**YOUR INSTRUCTIONS:** Update the records below by replacing each "青年マンガ" with "少年マンガ" and leaving everything else the same.

[Opening INFORMATION PROVIDED section]

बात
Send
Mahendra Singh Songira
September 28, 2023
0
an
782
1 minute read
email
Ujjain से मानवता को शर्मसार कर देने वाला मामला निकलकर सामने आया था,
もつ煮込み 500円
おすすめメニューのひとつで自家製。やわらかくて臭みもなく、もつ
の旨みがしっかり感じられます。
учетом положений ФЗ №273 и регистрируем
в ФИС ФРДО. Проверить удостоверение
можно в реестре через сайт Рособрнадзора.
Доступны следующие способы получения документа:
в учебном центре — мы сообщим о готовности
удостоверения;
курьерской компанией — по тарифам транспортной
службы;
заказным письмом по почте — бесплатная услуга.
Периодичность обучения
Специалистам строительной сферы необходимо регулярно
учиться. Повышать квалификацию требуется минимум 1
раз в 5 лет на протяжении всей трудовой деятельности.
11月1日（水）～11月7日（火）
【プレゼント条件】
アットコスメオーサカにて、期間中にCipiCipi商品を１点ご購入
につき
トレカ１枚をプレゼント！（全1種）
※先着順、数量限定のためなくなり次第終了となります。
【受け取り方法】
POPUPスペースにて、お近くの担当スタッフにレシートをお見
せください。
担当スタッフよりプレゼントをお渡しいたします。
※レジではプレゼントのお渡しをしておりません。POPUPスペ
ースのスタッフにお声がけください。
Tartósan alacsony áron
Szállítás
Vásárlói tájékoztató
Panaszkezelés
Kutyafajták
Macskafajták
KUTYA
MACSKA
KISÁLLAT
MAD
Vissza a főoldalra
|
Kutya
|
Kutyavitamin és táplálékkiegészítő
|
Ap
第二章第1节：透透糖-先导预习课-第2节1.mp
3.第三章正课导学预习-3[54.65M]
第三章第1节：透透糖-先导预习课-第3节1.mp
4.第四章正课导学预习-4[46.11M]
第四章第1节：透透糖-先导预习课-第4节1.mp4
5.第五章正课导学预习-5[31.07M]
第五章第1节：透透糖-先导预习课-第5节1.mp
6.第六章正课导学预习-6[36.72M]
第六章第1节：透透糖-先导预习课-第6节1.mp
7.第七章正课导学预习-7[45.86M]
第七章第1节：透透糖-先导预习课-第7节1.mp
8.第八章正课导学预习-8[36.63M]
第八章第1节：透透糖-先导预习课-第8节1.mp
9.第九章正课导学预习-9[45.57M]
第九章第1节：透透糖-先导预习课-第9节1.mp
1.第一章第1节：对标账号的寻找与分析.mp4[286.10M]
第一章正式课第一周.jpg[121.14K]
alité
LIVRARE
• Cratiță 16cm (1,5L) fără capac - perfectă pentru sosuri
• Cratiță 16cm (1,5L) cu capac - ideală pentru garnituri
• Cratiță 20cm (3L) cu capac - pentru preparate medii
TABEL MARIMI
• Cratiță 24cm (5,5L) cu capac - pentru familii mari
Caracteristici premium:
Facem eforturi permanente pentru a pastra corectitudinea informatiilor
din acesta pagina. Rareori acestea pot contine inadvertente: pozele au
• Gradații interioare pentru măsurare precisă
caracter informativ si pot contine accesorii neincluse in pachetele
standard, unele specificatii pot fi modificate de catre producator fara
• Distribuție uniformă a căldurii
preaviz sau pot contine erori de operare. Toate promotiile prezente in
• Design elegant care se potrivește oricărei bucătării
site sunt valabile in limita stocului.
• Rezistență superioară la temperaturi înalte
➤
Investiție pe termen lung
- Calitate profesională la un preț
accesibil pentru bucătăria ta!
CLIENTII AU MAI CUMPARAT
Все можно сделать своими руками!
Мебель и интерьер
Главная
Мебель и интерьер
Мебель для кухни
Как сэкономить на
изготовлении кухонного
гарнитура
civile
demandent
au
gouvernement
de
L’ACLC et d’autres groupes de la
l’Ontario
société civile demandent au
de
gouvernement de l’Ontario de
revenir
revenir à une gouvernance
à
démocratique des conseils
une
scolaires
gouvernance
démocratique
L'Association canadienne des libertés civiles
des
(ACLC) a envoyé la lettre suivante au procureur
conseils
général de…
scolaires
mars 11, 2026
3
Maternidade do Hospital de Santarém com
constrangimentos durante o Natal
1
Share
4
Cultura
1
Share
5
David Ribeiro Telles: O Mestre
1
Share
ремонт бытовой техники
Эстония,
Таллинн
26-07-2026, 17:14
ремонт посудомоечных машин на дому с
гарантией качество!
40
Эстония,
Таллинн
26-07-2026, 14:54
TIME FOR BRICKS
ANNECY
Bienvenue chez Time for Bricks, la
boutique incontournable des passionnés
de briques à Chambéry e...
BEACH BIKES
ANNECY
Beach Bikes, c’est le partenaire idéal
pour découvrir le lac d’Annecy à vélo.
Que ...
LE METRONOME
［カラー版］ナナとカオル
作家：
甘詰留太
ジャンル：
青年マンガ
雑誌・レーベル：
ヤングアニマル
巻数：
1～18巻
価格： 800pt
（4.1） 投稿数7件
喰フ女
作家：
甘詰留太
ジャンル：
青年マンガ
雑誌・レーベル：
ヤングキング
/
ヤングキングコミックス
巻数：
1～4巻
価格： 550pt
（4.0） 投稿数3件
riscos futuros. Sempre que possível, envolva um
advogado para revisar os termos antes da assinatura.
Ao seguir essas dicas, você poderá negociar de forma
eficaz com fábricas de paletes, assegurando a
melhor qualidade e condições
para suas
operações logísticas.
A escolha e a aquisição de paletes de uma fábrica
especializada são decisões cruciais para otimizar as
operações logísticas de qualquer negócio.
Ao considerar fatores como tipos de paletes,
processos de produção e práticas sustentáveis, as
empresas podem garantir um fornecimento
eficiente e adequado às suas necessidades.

[Closing INFORMATION PROVIDED section]

**ANSWER BOX:**
बात
Send
Mahendra Singh Songira
September 28, 2023
0
an
782
1 minute read
email
Ujjain से मानवता को शर्मसार कर देने वाला मामला निकलकर सामने आया था,
もつ煮込み 500円
おすすめメニューのひとつで自家製。やわらかくて臭みもなく、もつ
の旨みがしっかり感じられます。
учетом положений ФЗ №273 и регистрируем
в ФИС ФРДО. Проверить удостоверение
можно в реестре через сайт Рособрнадзора.
Доступны следующие способы получения документа:
в учебном центре — мы сообщим о готовности
удостоверения;
курьерской компанией — по тарифам транспортной
службы;
заказным письмом по почте — бесплатная услуга.
Периодичность обучения
Специалистам строительной сферы необходимо регулярно
учиться. Повышать квалификацию требуется минимум 1
раз в 5 лет на протяжении всей трудовой деятельности.
11月1日（水）～11月7日（火）
【プレゼント条件】
アットコスメオーサカにて、期間中にCipiCipi商品を１点ご購入
につき
トレカ１枚をプレゼント！（全1種）
※先着順、数量限定のためなくなり次第終了となります。
【受け取り方法】
POPUPスペースにて、お近くの担当スタッフにレシートをお見
せください。
担当スタッフよりプレゼントをお渡しいたします。
※レジではプレゼントのお渡しをしておりません。POPUPスペ
ースのスタッフにお声がけください。
Tartósan alacsony áron
Szállítás
Vásárlói tájékoztató
Panaszkezelés
Kutyafajták
Macskafajták
KUTYA
MACSKA
KISÁLLAT
MAD
Vissza a főoldalra
|
Kutya
|
Kutyavitamin és táplálékkiegészítő
|
Ap
第二章第1节：透透糖-先导预习课-第2节1.mp
3.第三章正课导学预习-3[54.65M]
第三章第1节：透透糖-先导预习课-第3节1.mp
4.第四章正课导学预习-4[46.11M]
第四章第1节：透透糖-先导预习课-第4节1.mp4
5.第五章正课导学预习-5[31.07M]
第五章第1节：透透糖-先导预习课-第5节1.mp
6.第六章正课导学预习-6[36.72M]
第六章第1节：透透糖-先导预习课-第6节1.mp
7.第七章正课导学预习-7[45.86M]
第七章第1节：透透糖-先导预习课-第7节1.mp
8.第八章正课导学预习-8[36.63M]
第八章第1节：透透糖-先导预习课-第8节1.mp
9.第九章正课导学预习-9[45.57M]
第九章第1节：透透糖-先导预习课-第9节1.mp
1.第一章第1节：对标账号的寻找与分析.mp4[286.10M]
第一章正式课第一周.jpg[121.14K]
alité
LIVRARE
• Cratiță 16cm (1,5L) fără capac - perfectă pentru sosuri
• Cratiță 16cm (1,5L) cu capac - ideală pentru garnituri
• Cratiță 20cm (3L) cu capac - pentru preparate medii
TABEL MARIMI
• Cratiță 24cm (5,5L) cu capac - pentru familii mari
Caracteristici premium:
Facem eforturi permanente pentru a pastra corectitudinea informatiilor
din acesta pagina. Rareori acestea pot contine inadvertente: pozele au
• Gradații interioare pentru măsurare precisă
caracter informativ si pot contine accesorii neincluse in pachetele
standard, unele specificatii pot fi modificate de catre producator fara
• Distribuție uniformă a căldurii
preaviz sau pot contine erori de operare. Toate promotiile prezente in
• Design elegant care se potrivește oricărei bucătării
site sunt valabile in limita stocului.
• Rezistență superioară la temperaturi înalte
➤
Investiție pe termen lung
- Calitate profesională la un preț
accesibil pentru bucătăria ta!
CLIENTII AU MAI CUMPARAT
Все можно сделать своими руками!
Мебель и интерьер
Главная
Мебель и интерьер
Мебель для кухни
Как сэкономить на
изготовлении кухонного
гарнитура
civile
demandent
au
gouvernement
de
L’ACLC et d’autres groupes de la
l’Ontario
société civile demandent au
de
gouvernement de l’Ontario de
revenir
revenir à une gouvernance
à
démocratique des conseils
une
scolaires
gouvernance
démocratique
L'Association canadienne des libertés civiles
des
(ACLC) a envoyé la lettre suivante au procureur
conseils
général de…
scolaires
mars 11, 2026
3
Maternidade do Hospital de Santarém com
constrangimentos durante o Natal
1
Share
4
Cultura
1
Share
5
David Ribeiro Telles: O Mestre
1
Share
ремонт бытовой техники
Эстония,
Таллинн
26-07-2026, 17:14
ремонт посудомоечных машин на дому с
гарантией качество!
40
Эстония,
Таллинн
26-07-2026, 14:54
TIME FOR BRICKS
ANNECY
Bienvenue chez Time for Bricks, la
boutique incontournable des passionnés
de briques à Chambéry e...
BEACH BIKES
ANNECY
Beach Bikes, c’est le partenaire idéal
pour découvrir le lac d’Annecy à vélo.
Que ...
LE METRONOME
［カラー版］ナナとカオル
作家：
甘詰留太
ジャンル：
少年マンガ
雑誌・レーベル：
ヤングアニマル
巻数：
1～18巻
価格： 800pt
（4.1） 投稿数7件
喰フ女
作家：
甘詰留太
ジャンル：
少年マンガ
雑誌・レーベル：
ヤングキング
/
ヤングキングコミックス
巻数：
1～4巻
価格： 550pt
（4.0） 投稿数3件
riscos futuros. Sempre que possível, envolva um
advogado para revisar os termos antes da assinatura.
Ao seguir essas dicas, você poderá negociar de forma
eficaz com fábricas de paletes, assegurando a
melhor qualidade e condições
para suas
operações logísticas.
A escolha e a aquisição de paletes de uma fábrica
especializada são decisões cruciais para otimizar as
operações logísticas de qualquer negócio.
Ao considerar fatores como tipos de paletes,
processos de produção e práticas sustentáveis, as
empresas podem garantir um fornecimento
eficiente e adequado às suas necessidades.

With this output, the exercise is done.